## [Quoted passage]
>> BEGIN

Except this ain’t no Diamond Dogs. And Ways To Forget’s sonic experimentation feels like lacing along the seams of formulaic straight lines. Connelly’s tremulous voice also bears all the hallmarks of post-millenial Big Music. Chris Martin, Guy Garvey and Win Butler all seem to be invoked like a holy trinity, often in the space of one song. The bricolage ingenuity that, Four Tet-like, made layers of guitars sound like harp glissandos are present but seem bolted on. From opener Once And For All onwards, a kind of template is set; bleep-ridden, percolating synth intros shift gears into ‘auto-anthem‘ mode, propelled by the kind of band dynamics that grace stadia. A quest for matches-aloft musical elation relegates Connelly’s collagist sensibilities to the sidelines.

>> END

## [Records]
>> BEGIN

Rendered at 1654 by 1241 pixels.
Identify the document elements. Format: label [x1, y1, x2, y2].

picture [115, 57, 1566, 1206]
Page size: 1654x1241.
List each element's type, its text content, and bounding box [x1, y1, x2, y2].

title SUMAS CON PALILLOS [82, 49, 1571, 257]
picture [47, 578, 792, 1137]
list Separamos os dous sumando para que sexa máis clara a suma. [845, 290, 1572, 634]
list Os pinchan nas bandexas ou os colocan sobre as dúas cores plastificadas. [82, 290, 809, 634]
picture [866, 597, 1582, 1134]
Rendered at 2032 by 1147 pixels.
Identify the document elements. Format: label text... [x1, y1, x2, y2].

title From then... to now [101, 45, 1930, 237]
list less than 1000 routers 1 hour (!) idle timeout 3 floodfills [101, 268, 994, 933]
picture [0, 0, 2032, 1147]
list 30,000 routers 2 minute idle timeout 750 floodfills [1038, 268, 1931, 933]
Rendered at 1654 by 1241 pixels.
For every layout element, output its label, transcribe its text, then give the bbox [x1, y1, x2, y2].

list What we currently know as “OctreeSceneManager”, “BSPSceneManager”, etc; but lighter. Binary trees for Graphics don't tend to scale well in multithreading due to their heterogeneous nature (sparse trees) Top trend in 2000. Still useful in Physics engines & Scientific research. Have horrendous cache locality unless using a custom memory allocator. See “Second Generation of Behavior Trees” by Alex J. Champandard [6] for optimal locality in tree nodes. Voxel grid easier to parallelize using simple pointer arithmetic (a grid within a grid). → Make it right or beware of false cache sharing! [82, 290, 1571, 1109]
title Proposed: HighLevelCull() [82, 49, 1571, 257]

>> END

## [To be done]
**a.** In the music review, which three singers are said to be invoked like a holy trinity?
**b.** Reproduce the part of the music review that begins at "Except this ain’t" and stops after "to the sidelines.", renaming "stadia" as "arenas".
**c.** Write the next few sentences of the music review, following on from its last sentence.

## [Per-task answers]
**a.** Chris Martin, Guy Garvey and Win Butler.

**b.**
Except this ain’t no Diamond Dogs. And Ways To Forget’s sonic experimentation feels like lacing along the seams of formulaic straight lines. Connelly’s tremulous voice also bears all the hallmarks of post-millenial Big Music. Chris Martin, Guy Garvey and Win Butler all seem to be invoked like a holy trinity, often in the space of one song. The bricolage ingenuity that, Four Tet-like, made layers of guitars sound like harp glissandos are present but seem bolted on. From opener Once And For All onwards, a kind of template is set; bleep-ridden, percolating synth intros shift gears into ‘auto-anthem‘ mode, propelled by the kind of band dynamics that grace arenas. A quest for matches-aloft musical elation relegates Connelly’s collagist sensibilities to the sidelines.

**c.**
Early tracks like Alouette or Let Go The Life Boats sustained a psych-folk ambience that is mere scene-setting here. Sometimes it works beautifully. White Noise, an older track from 2009 itself, begins life as a future sea shanty, staking a claim for Connelly as a kind of 21st century Van Dyke Parks, before kicking into a Vampire Weekend stride. ‘We can go where we want, make up rules,’ he sings on Move To The Mountain and when Clock Opera take heed of this manifesto , Ways To Forget soars. On the album’s latter stages they loosen up, wield their influences more imaginatively and position themselves as genuine contenders. The febrile synth-rock of A Piece Of String zigzags with a proggy mania. If The Lost Buoys veers dangerously close to Coldplay, it resembles them at their most expansive and majestic.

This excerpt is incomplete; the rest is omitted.